Retrospective Cohort Study. To determine if decreased preoperative symptom duration is associated with greater clinical improvement in function and myelopathic symptoms after posterior cervical decompression and fusion (PCDF). All patients over age 18 who underwent primary PCDF for cervical myelopathy or myeloradiculopathy at a single institution between 2014 and 2020 were retrospectively identified. Patient demographics, surgical characteristics, duration of symptoms, and preoperative and postoperative patient reported outcomes measures (PROMs) including modified Japanese Orthopaedic Association (mJOA), Neck Disability Index (NDI), Visual Analogue Scale (VAS) Neck, VAS Arm, and SF-12 were collected.
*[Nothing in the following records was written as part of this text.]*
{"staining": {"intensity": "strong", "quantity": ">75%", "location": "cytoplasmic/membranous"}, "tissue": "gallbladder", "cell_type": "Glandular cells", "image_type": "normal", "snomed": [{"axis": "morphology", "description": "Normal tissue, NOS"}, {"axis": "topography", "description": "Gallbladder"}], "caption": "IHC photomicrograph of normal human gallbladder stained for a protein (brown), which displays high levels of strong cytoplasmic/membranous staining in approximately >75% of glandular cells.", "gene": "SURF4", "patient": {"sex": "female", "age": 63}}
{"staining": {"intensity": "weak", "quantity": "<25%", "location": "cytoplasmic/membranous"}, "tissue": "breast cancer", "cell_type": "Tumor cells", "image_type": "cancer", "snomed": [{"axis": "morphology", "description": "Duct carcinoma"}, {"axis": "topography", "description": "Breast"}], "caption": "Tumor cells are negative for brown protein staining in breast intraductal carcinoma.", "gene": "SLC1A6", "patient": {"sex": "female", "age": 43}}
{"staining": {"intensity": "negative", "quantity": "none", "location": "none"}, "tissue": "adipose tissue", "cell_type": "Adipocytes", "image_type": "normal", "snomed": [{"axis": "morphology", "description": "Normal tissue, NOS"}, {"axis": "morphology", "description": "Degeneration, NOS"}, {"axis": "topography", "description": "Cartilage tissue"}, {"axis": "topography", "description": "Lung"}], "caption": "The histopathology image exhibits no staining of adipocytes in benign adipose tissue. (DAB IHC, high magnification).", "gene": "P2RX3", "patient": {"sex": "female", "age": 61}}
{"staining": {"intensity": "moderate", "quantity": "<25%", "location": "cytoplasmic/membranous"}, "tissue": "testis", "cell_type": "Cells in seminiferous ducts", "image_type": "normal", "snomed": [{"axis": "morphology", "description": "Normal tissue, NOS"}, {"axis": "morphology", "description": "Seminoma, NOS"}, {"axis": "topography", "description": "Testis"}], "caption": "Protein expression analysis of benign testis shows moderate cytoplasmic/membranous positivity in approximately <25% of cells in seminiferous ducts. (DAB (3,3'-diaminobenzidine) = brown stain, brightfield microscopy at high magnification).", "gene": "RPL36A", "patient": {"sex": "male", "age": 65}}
Univariate and multivariate analyses were performed to compare change in PROMs and minimum clinically important difference achievement (%MCID) between symptom duration groups (< 6months, 6months-2years, > 2years). Preoperative symptom duration groups differed significantly by sex and smoking status. Patients with < 6months of preoperative symptoms improved significantly in all PROMs. Patients with 6months-2years of preoperative symptoms did not improve significantly in mJOA, Physical Component Scores (PCS), or NDI. Patients with > 2years of symptoms failed to demonstrate significant improvement in mJOA, NDI, or Mental Component Scores (MCS). Univariate analysis demonstrated significantly decreased improvement in mJOA with longer symptom durations. Increased preoperative symptom duration trended toward decreased %MCID for mJOA and MCS. Regression analysis demonstrated that preoperative symptom duration of > 2years relative to < 6months predicted decreased improvement in mJOA and NDI and decreased MCID achievement for mJOA and MCS. Increased duration of preoperative symptoms (> 2years) before undergoing PCDF was associated with decreased postoperative improvement in myelopathic symptoms.